It is commonly known that it was illegal to consume or sell alcohol in Canada during prohibition; however, it may shock residents to learn that margarine was also an illegal substance.
In fact, margarine didn’t become legal in the province until March 24th, 1949. Now, you may be thinking that the spread is a relatively new concoction, but this is not so.
According to Wikipdedia, it was, “created it in France in 1869 when responding to a challenge by Emperor Napoleon III to create a butter substitute from beef tallow for the armed forces and lower classes.”
The imitation butter spread had the potential make a serious splash on the Canadian marker, but this made dairy farmers uneasy. With the rise of its popularity, the substance was banned across Canada in 1886.
With that being said, the nation temporarily lifted the ban from 1917 to 1923 during the Second World War.
Margarine in Canada
Once legalized, the spread had a great deal of restrictions.
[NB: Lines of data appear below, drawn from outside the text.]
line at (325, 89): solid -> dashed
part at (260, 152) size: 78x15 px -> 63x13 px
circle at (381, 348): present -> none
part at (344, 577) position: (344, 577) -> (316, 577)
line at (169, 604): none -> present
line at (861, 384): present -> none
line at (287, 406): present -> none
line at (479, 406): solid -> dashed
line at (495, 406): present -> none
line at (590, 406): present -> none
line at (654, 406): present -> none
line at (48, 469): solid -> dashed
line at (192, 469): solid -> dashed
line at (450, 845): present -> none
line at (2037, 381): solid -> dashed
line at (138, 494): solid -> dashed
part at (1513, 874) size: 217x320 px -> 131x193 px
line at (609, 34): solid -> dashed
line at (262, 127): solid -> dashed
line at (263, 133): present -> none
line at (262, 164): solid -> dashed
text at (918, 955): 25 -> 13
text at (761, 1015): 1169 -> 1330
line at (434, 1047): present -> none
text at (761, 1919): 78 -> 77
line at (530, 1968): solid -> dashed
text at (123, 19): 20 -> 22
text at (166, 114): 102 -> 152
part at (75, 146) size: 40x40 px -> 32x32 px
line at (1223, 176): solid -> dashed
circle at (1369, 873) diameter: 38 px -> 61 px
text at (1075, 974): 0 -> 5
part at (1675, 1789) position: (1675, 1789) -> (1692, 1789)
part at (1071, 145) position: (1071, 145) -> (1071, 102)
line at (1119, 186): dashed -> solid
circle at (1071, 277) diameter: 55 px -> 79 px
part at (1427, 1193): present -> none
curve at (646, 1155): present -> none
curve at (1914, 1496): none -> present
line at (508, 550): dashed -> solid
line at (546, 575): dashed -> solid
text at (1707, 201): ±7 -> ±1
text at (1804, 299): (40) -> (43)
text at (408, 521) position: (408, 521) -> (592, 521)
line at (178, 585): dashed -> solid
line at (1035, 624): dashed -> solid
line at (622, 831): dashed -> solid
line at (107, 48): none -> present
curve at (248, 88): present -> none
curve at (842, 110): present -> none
For one, it wasn’t allowed to be yellow, as that made it appear more like butter. As a result, the first Canadian instalments were white.
“Margarine had to be clearly labelled, couldn’t be used in any provincial institution, and was forbidden from resembling butter in shape or colour. After a hard-won victory, Vancouver would go on to produce the first commercial margarine in the country. Anecdotal reports indicate that early consumers couldn’t believe it wasn’t butter,” reports the Tyee.
Quebec was the last province to change its laws regarding the colour of the product. Prior to 2008, the province strictly enforced that the spread was white.